E-ISSN 2231-3206 | ISSN 2320-4672

0, Vol:0,Issue:0

Original Research
  • Indi J Medic Science and P Health.0; Volume:0(0):0-0 doi : 10.5455/ijmsph.2013.141220131
  • Management of inappropriate referral in Wazarat health center, Riyadh, Saudi Arabia
  • Saad Mohammad Albattal

Abstract

Background: Referrals are an essential part of the health care system and have a significant impact on patient services, medical staff, and health care costs. The referral process is a complex one in which the General Practitioner (GP) plays the essential role as a decision maker. However, once the referral initiated, its implementation involves the GP, the patient, the specialist and the health system.Aims &
Objective: This study aims to identify the factors related to inappropriate referrals and to suggest the best management approach to improve the quality of referrals in Wazarat Health Center (WHC) in Riyadh, Saudi Arabia.Material and Methods: The study surveyed all the primary care doctors (GPs) who work in the WHC through anonymous, self-completed, web-based questionnaires. A total of 51 GPs were included in the study. The survey obtained the participants’ opinions about 32 different factors that contribute to making inappropriate referrals in WHC.
Results: The study results show that 67.44% of surveyed GPs either agree or strongly agree that “poor GP awareness of the available secondary care clinics” is the main GP’s factor for making inappropriate referrals. 83.8% of surveyed doctors agreed or strongly agreed that “patients’ requests and demands for referral” is the main patient’s factor that contributes to making inappropriate referrals, and 86.04%of GPs agreed or strongly agreed that a “lack of specialist referral feedback” is the main specialists’ factor that contributes to making inappropriate referrals. 90.7% of surveyed GP either agreed or strongly agreed that “the lack of continuity of care” in WHC and “difficulty with GP-specialist phone communication” in Riyadh Military Hospital are the two main factors concerning the RMH system that contribute in making inappropriate referrals.

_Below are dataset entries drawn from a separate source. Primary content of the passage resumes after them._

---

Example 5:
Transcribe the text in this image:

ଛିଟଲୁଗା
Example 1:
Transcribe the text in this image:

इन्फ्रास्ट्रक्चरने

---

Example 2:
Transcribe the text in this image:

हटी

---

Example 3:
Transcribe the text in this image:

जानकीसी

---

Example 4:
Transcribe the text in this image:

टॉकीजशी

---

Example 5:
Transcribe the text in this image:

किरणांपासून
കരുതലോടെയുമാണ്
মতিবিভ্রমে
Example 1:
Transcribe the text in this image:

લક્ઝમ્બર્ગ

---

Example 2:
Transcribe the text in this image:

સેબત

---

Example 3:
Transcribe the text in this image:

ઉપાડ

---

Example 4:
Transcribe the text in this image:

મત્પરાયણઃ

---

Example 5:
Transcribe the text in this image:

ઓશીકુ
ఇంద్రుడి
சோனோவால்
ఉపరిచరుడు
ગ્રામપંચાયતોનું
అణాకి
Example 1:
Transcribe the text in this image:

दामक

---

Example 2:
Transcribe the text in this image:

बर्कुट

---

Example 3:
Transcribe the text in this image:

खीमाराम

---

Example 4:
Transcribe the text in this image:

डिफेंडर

Finally, 83.7% of GPs agreed or strongly agreed that the best management approach for improving the referral process from primary care to secondary care in RMH would be to conduct “periodic referral auditing”.Conclusion: The study identified a number of barriers to achieve high-quality referrals in WHC. Effort put towards improving the system to ensure the continuity of care and to facilitate GP-specialist communication are priority recommendations. The study also recommends a review of the hospital policy that obligates specialists to provide referral feedback within a reasonable time frame. Furthermore, the study encourages distributing the GPs in small teams and advocating for team work. Finally, the study recommends establishing a referral audit project as a tool to monitor and improve the quality of referrals in WHC.